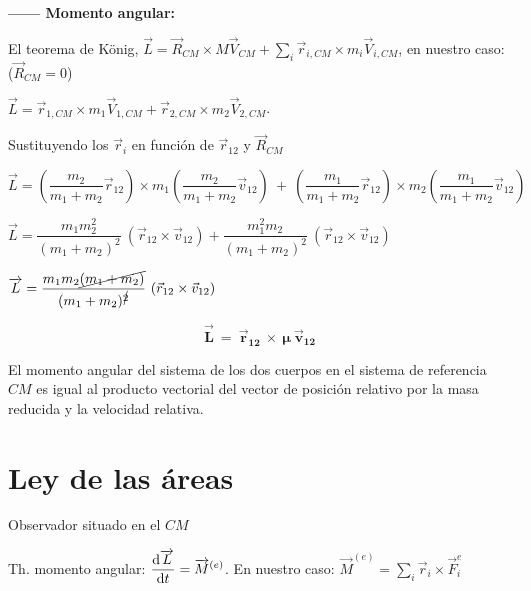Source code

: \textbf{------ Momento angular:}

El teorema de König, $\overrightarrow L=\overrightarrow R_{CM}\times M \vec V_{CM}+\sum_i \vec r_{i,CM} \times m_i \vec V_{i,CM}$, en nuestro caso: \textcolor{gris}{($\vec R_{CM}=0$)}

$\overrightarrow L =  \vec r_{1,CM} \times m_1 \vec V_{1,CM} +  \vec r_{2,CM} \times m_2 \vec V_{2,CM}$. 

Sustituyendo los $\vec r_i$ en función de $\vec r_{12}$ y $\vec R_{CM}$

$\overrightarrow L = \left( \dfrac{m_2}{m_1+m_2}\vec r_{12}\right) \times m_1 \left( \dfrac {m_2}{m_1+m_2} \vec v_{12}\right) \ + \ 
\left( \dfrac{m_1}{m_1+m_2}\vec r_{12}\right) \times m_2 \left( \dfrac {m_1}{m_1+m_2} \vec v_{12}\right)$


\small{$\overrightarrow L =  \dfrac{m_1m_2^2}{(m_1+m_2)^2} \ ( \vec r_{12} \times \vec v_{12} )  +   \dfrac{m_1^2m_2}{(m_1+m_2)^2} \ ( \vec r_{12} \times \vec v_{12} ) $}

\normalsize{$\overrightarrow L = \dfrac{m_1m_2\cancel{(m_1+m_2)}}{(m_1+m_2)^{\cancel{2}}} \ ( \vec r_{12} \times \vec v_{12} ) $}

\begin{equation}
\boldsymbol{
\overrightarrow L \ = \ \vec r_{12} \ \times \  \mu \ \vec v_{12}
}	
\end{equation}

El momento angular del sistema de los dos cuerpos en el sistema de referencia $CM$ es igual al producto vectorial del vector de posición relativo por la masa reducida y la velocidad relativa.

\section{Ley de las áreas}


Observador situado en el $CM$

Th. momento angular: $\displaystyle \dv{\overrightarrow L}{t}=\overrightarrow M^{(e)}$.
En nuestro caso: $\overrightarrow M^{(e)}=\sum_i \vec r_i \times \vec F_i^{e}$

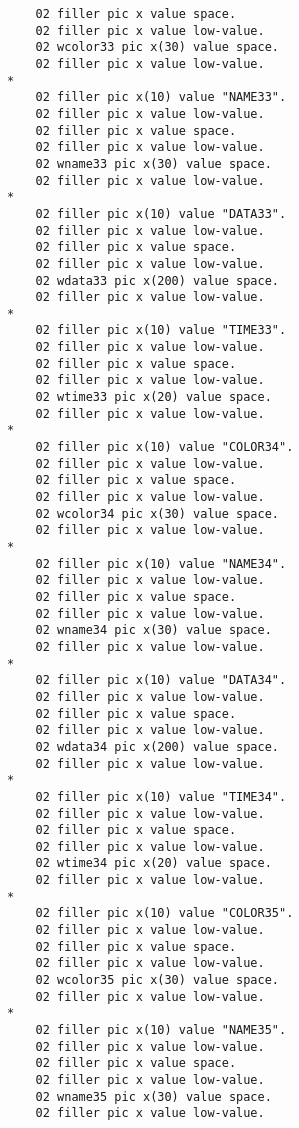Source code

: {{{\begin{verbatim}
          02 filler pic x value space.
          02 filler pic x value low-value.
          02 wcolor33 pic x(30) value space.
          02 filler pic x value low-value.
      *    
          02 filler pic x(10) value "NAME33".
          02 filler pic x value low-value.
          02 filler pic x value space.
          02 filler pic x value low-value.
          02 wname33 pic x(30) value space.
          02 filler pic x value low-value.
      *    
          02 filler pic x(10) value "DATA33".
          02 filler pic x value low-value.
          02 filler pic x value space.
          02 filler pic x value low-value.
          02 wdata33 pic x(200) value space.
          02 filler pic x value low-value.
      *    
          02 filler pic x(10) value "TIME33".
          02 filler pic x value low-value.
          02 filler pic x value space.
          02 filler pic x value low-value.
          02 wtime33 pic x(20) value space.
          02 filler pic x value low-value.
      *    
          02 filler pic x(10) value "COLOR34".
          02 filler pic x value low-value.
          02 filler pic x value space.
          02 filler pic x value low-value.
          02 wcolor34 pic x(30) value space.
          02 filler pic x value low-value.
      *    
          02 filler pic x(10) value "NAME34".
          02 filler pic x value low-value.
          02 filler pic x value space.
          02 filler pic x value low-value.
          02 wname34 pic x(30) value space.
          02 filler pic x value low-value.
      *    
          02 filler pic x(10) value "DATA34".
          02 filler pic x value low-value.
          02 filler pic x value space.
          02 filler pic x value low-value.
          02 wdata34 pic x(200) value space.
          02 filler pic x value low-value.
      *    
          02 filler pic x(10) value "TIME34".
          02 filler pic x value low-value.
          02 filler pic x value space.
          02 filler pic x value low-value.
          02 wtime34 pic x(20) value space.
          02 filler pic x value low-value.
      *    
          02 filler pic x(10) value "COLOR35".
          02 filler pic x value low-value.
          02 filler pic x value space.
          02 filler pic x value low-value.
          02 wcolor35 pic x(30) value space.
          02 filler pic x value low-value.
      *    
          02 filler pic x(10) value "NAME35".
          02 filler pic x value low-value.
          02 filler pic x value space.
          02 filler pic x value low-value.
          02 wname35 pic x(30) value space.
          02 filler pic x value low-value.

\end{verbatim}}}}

---

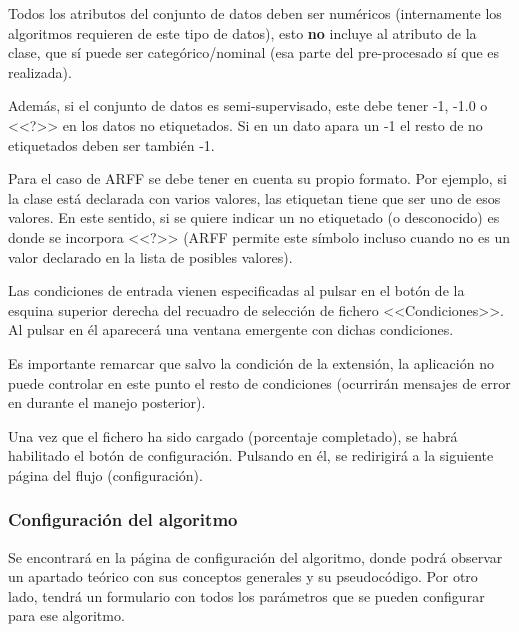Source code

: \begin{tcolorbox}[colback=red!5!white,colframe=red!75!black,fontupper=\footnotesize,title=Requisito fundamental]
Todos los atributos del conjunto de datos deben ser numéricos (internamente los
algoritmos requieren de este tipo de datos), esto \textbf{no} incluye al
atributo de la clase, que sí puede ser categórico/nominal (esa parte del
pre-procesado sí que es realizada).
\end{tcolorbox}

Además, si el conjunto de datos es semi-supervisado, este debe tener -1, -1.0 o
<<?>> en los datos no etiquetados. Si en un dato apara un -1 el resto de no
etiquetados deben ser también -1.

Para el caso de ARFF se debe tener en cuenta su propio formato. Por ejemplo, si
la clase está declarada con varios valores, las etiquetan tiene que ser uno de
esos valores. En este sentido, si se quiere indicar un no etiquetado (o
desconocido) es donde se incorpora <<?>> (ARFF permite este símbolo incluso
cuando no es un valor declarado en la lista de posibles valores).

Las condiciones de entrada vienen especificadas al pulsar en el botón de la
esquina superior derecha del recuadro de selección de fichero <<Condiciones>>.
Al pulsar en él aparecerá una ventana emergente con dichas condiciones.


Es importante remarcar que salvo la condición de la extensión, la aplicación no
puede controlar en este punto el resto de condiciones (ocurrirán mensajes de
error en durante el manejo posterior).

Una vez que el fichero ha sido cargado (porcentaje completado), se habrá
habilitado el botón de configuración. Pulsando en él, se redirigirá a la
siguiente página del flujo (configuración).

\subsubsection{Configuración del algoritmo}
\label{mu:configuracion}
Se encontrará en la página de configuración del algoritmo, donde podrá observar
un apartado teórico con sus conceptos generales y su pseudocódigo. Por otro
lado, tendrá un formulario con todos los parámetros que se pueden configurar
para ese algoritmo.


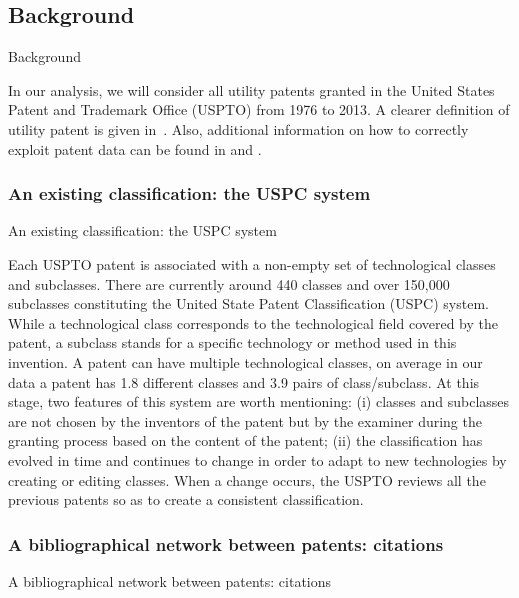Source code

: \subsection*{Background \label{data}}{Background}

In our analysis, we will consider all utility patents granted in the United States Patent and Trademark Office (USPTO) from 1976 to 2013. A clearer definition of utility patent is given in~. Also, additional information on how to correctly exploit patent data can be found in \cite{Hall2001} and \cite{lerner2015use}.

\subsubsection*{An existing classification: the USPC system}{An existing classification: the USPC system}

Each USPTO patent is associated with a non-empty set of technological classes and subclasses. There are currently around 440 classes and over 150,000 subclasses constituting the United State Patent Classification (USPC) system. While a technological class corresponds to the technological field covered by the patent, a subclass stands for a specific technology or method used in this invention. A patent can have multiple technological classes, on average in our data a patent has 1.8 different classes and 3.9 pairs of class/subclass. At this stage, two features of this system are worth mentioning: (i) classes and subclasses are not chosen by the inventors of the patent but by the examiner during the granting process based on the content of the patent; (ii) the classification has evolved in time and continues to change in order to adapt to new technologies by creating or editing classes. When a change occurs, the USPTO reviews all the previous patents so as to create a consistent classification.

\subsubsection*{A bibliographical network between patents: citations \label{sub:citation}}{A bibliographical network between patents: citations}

* * *

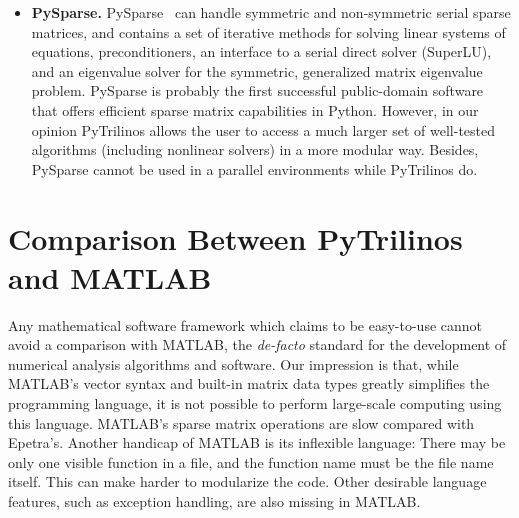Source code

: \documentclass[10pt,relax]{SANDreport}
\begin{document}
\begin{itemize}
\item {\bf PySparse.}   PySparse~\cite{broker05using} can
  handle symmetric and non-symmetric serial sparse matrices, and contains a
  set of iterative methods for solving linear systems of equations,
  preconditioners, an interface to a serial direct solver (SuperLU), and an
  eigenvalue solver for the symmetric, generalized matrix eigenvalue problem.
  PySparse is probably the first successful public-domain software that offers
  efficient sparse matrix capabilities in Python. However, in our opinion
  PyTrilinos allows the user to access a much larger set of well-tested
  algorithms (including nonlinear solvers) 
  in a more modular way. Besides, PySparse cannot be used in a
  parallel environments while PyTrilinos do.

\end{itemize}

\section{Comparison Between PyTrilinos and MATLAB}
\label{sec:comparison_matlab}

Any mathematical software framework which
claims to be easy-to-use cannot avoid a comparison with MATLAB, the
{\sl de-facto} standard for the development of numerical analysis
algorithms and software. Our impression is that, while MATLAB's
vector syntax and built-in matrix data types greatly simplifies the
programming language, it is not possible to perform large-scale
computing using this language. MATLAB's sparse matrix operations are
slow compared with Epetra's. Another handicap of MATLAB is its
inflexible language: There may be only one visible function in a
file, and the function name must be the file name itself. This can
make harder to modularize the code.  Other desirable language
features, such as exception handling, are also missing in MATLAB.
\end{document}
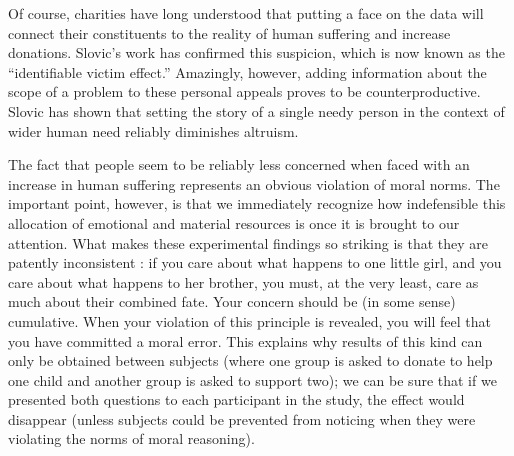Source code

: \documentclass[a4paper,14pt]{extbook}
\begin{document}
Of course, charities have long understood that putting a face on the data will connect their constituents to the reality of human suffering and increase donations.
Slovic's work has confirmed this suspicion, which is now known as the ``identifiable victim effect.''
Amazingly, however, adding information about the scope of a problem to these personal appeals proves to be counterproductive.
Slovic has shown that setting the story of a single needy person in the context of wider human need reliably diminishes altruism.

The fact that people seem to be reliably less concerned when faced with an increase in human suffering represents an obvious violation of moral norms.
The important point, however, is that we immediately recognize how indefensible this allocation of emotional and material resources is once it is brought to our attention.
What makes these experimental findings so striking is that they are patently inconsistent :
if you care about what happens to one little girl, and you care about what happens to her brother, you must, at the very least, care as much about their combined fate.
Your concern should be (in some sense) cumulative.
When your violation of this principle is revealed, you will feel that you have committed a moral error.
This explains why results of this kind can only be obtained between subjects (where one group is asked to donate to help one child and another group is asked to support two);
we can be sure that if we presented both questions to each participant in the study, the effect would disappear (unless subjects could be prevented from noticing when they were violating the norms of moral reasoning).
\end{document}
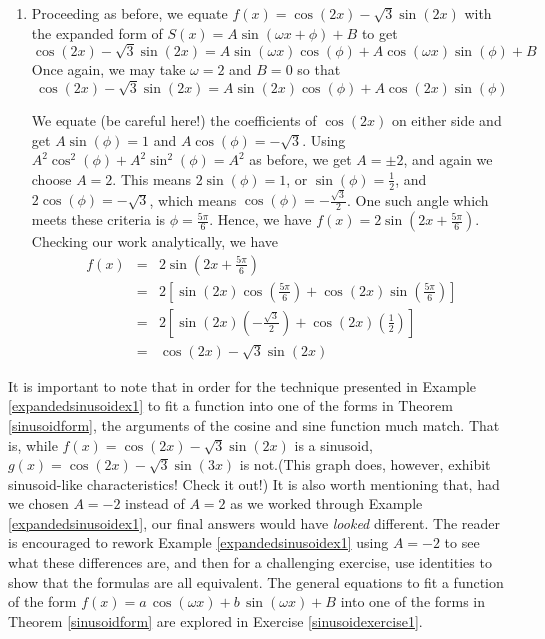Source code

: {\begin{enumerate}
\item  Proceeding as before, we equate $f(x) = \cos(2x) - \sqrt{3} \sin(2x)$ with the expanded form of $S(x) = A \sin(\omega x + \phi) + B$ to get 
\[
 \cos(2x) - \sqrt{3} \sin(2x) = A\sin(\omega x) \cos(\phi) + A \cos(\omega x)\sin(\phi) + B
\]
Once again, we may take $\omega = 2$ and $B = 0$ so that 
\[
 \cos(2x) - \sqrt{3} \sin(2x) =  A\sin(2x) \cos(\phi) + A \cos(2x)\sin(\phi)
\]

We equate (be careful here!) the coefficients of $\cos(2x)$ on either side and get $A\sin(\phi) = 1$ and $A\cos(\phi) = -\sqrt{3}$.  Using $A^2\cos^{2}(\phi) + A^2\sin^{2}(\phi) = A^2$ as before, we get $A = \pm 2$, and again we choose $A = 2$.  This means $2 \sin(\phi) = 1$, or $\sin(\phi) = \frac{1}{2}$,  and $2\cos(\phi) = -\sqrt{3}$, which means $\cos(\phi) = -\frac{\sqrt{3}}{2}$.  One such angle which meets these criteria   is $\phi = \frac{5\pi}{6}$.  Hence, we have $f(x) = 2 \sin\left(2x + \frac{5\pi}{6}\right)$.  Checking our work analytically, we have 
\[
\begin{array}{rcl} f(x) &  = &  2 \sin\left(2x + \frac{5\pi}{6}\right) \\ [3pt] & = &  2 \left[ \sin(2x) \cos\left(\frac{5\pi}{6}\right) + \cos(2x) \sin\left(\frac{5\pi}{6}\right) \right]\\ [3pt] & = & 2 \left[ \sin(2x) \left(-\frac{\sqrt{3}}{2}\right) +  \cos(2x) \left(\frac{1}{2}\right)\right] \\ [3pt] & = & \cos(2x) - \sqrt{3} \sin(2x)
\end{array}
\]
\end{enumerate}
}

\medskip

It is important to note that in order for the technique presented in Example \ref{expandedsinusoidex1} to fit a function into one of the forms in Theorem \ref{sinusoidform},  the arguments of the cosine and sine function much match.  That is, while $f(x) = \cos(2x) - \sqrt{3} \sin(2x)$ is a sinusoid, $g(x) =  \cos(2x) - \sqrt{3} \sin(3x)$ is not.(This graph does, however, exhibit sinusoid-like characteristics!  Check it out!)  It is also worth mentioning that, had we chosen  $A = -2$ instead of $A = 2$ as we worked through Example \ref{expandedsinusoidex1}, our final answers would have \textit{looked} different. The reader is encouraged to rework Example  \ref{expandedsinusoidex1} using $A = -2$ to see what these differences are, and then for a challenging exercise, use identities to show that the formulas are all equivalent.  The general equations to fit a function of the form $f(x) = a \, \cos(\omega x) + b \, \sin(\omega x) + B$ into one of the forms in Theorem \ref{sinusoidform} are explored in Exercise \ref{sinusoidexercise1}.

### YOUR GOAL
Lines from the entries that contain the string "human" must be found and copied.

### WRITTEN ANSWER
Of course, charities have long understood that putting a face on the data will connect their constituents to the reality of human suffering and increase donations.
Slovic has shown that setting the story of a single needy person in the context of wider human need reliably diminishes altruism.
The fact that people seem to be reliably less concerned when faced with an increase in human suffering represents an obvious violation of moral norms.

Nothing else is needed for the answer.